Opinion
October 16, 1950.
Appeal from County Court, Westchester County.
Present — Nolan, P.J., Carswell, Johnston, Sneed and MacCrate, JJ.
No objection was made in the County Court, or on this appeal, that separate judgments had been entered by defendants, and plaintiff made no motion in the County Court to retax costs pursuant to the provisions of section 1535 or section 1536 of the Civil Practice Act. Judgments unanimously affirmed, with one bill of costs to respondents-appellants. In our opinion the County Judge correctly decided that plaintiff, who had rented the occupied premises, which included garages and a parking lot, as well as residential space, for the purpose of conducting a rooming house and renting the garages and parking space as a business venture, was not entitled to recover under the statute, which was designed to protect occupants of housing accommodations rented for living or dwelling purposes and not for the conduct of a business venture. (Cf.

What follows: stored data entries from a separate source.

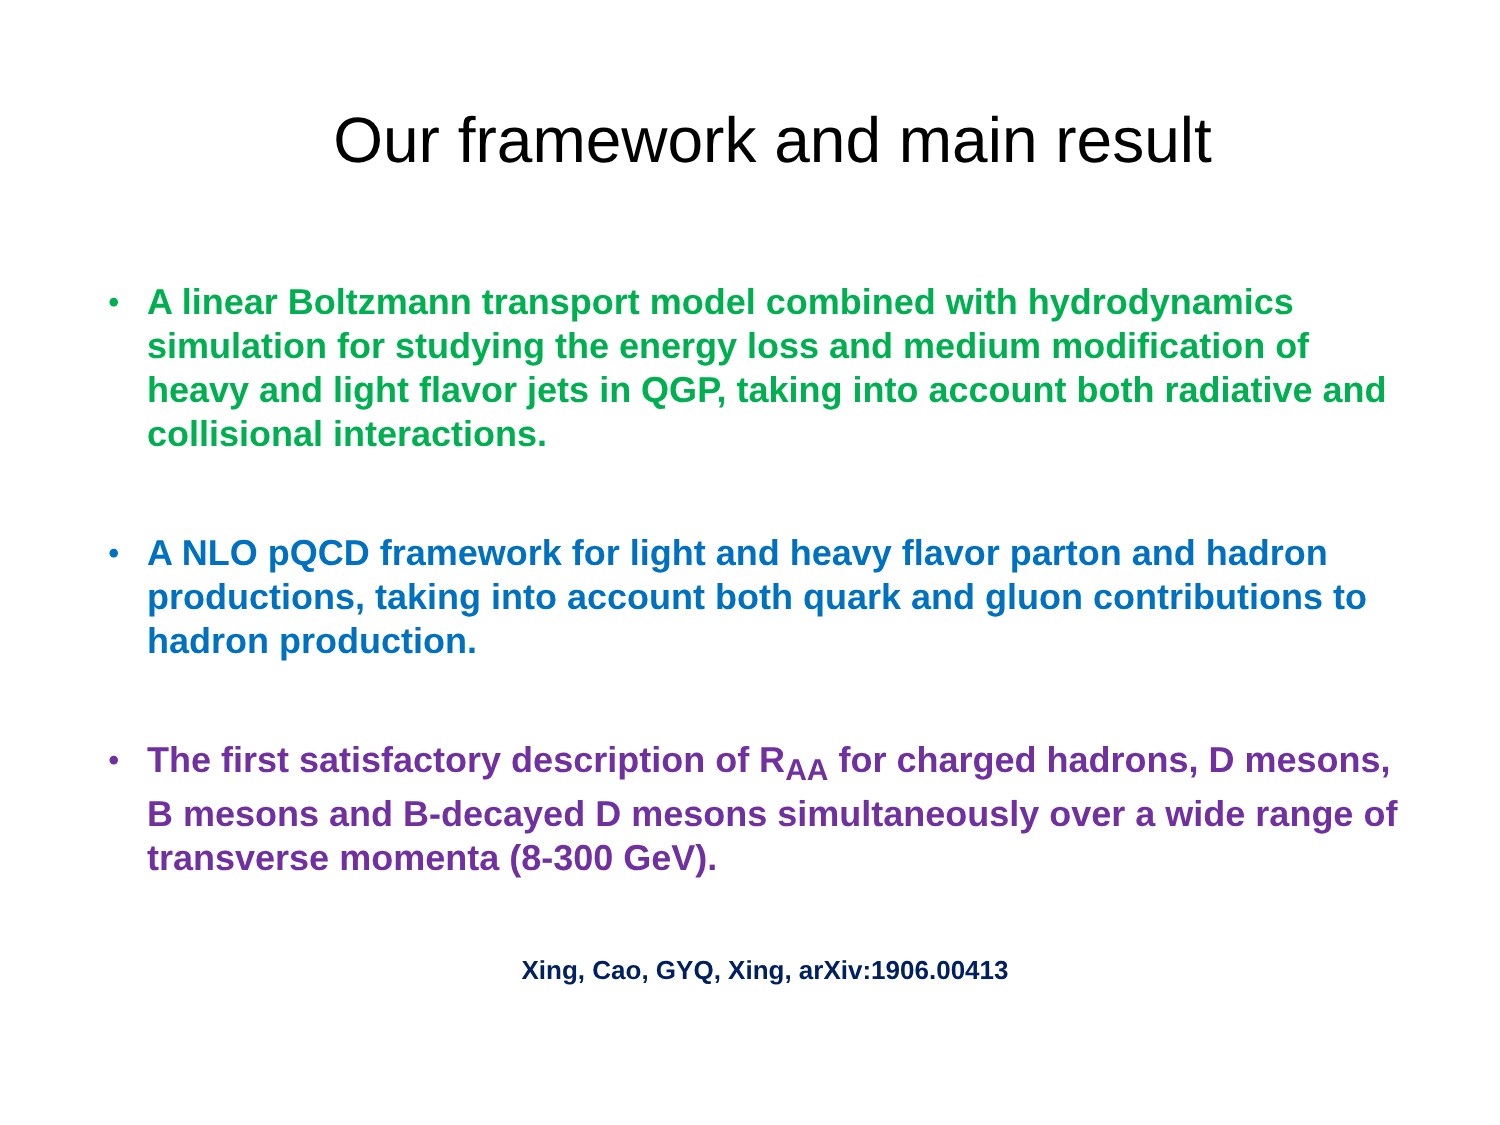Our framework and main result
• A linear Boltzmann transport model combined with hydrodynamics simulation for studying the energy loss and medium modification of heavy and light flavor jets in QGP, taking into account both radiative and collisional interactions.
• A NLO pQCD framework for light and heavy flavor parton and hadron productions, taking into account both quark and gluon contributions to hadron production.
• The first satisfactory description of R<sub>AA</sub> for charged hadrons, D mesons, B mesons and B-decayed D mesons simultaneously over a wide range of transverse momenta (8-300 GeV).
Xing, Cao, GYQ, Xing, arXiv:1906.00413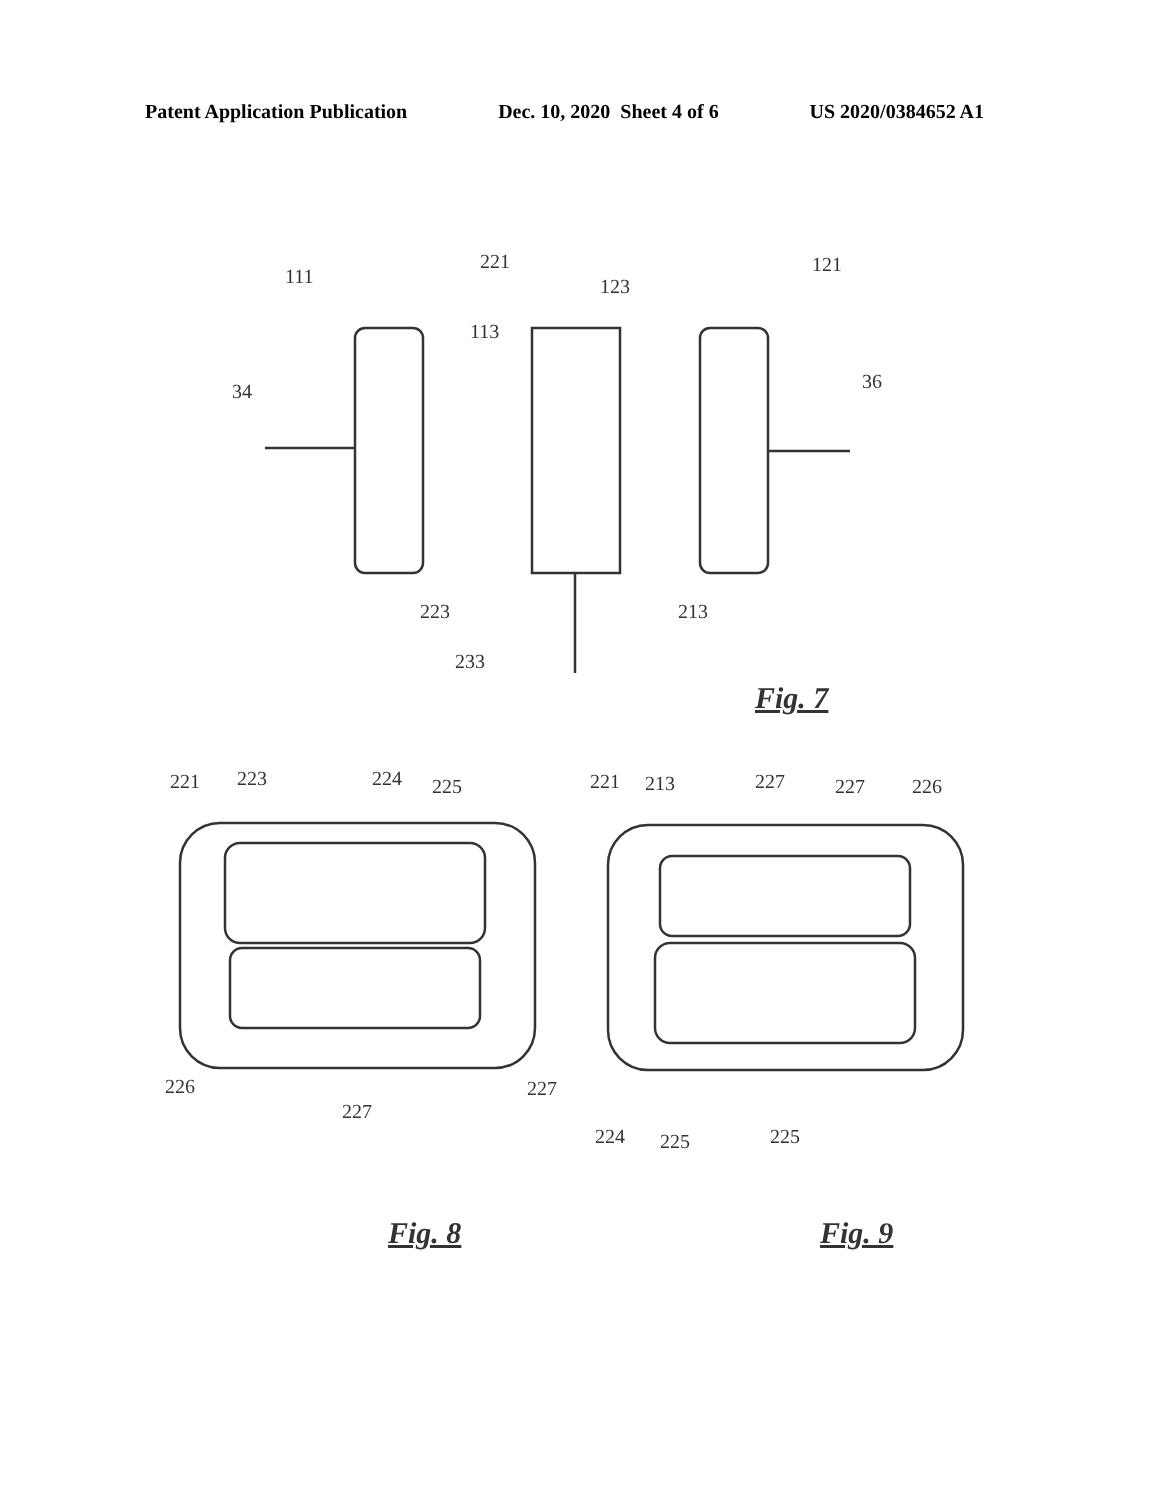Patent Application Publication Dec. 10, 2020 Sheet 4 of 6 US 2020/0384652 A1
111
221
123
121
113
34
36
223
213
233
Fig. 7
221
223
224
225
221
213
227
227
226
226
227
227
224
225
225
Fig. 8
Fig. 9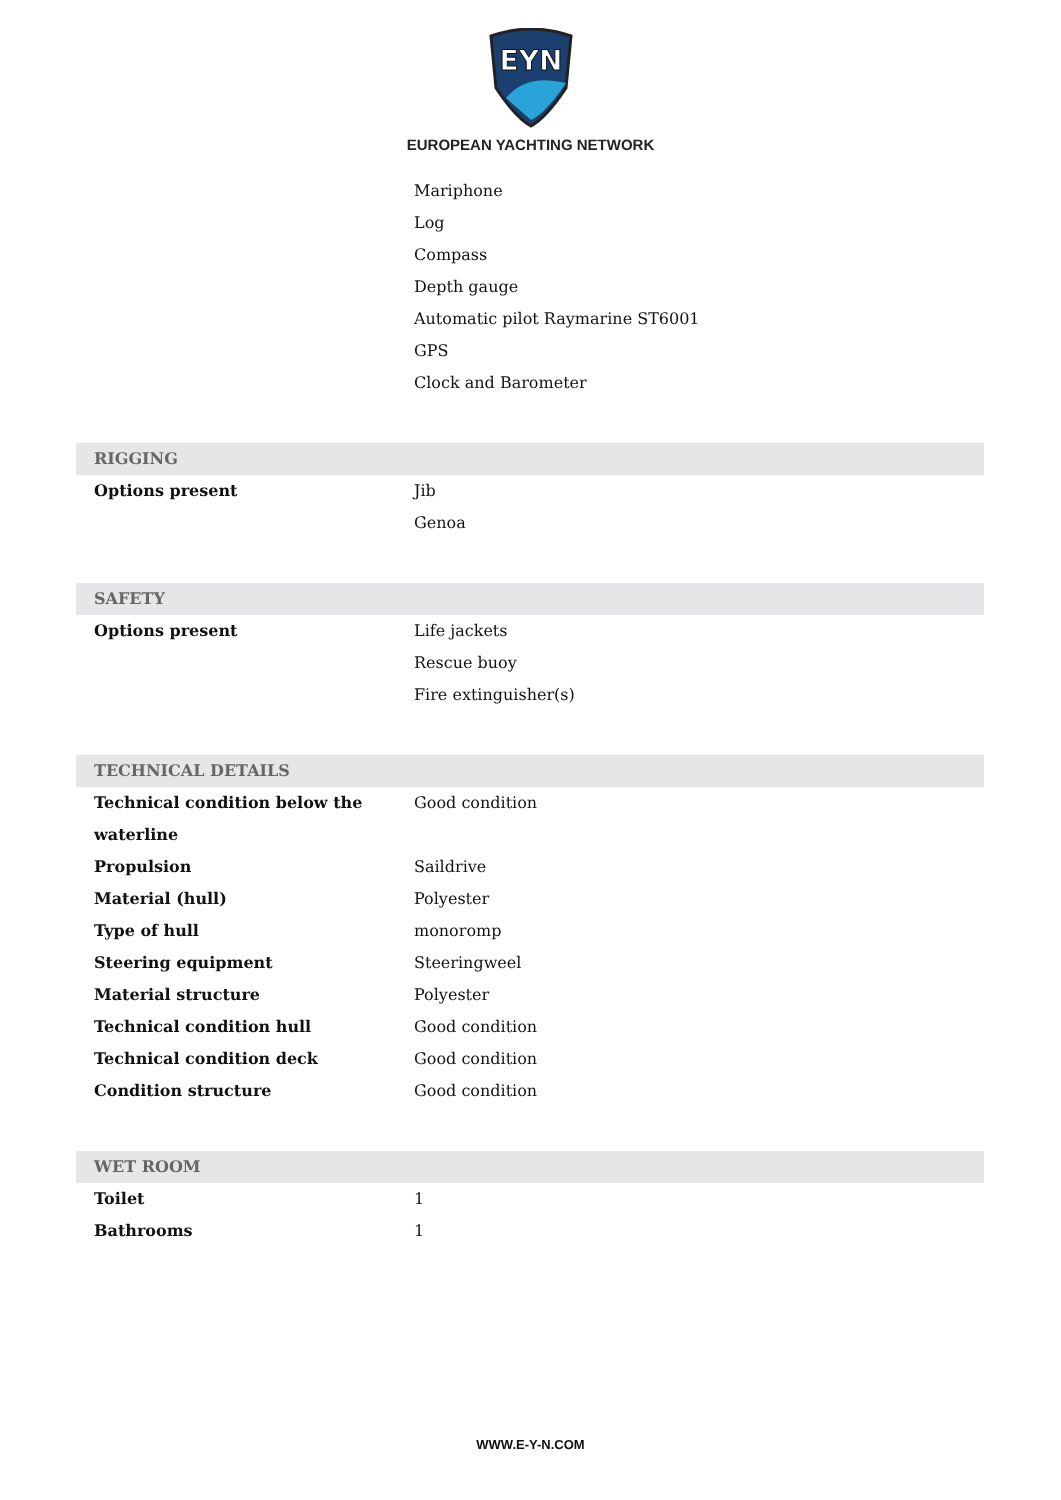EYN
EUROPEAN YACHTING NETWORK
| | Mariphone |
| | Log |
| | Compass |
| | Depth gauge |
| | Automatic pilot Raymarine ST6001 |
| | GPS |
| | Clock and Barometer |
| RIGGING | |
| Options present | Jib |
| | Genoa |
| SAFETY | |
| Options present | Life jackets |
| | Rescue buoy |
| | Fire extinguisher(s) |
| TECHNICAL DETAILS | |
| Technical condition below the waterline | Good condition |
| Propulsion | Saildrive |
| Material (hull) | Polyester |
| Type of hull | monoromp |
| Steering equipment | Steeringweel |
| Material structure | Polyester |
| Technical condition hull | Good condition |
| Technical condition deck | Good condition |
| Condition structure | Good condition |
| WET ROOM | |
| Toilet | 1 |
| Bathrooms | 1 |
WWW.E-Y-N.COM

Belenky v. Colombo, 275 App. Div. 99.) Order appealed from reversed on the law, with one bill of $10 costs and disbursements, and the motion denied, without costs. The procedure adopted by plaintiff with respect to the costs taxed was without authority, as was the order appealed from, which purported to direct the clerk to "retax" the judgments. Plaintiff's remedy, under the circumstances disclosed by the record, was to move to retax costs pursuant to section 1535 or section 1536 of the Civil Practice Act. ( Leonard v. Columbia Steam Navigation Co., 84 N.Y. 48; Empire Produce Co. v. Allen, 130 Misc. 155.)